YOUR INSTRUCTIONS:
Report every line of the entries that contains the word "certificate".
☆ ☆ ☆ ☆
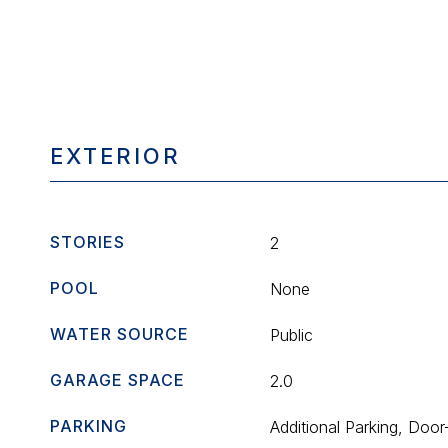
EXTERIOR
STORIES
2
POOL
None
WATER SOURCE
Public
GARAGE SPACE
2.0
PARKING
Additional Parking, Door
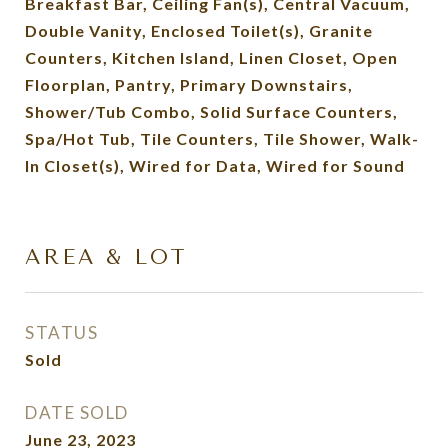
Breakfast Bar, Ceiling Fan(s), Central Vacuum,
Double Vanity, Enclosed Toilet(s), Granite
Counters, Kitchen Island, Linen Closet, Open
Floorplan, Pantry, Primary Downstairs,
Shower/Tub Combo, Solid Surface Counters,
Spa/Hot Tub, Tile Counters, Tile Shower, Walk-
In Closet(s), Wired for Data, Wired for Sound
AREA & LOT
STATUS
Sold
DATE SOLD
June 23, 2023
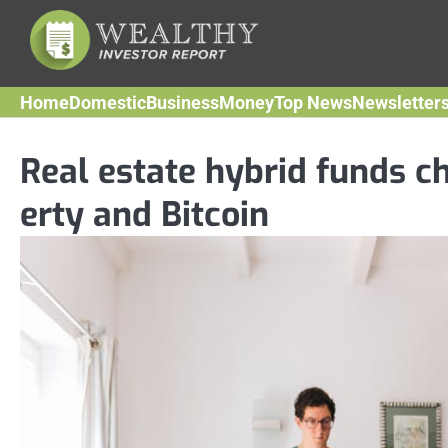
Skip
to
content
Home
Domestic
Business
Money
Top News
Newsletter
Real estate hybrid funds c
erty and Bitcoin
☆ ☆ ☆ ☆
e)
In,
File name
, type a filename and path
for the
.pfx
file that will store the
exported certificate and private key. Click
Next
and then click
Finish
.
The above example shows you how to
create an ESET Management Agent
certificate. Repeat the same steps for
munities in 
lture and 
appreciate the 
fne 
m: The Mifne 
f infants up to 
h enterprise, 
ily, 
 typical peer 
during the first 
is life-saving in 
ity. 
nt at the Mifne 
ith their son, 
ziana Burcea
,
☆ ☆ ☆ ☆
SOLUTION TO THIS PROBLEM:
exported certificate and private key. Click
certificate. Repeat the same steps for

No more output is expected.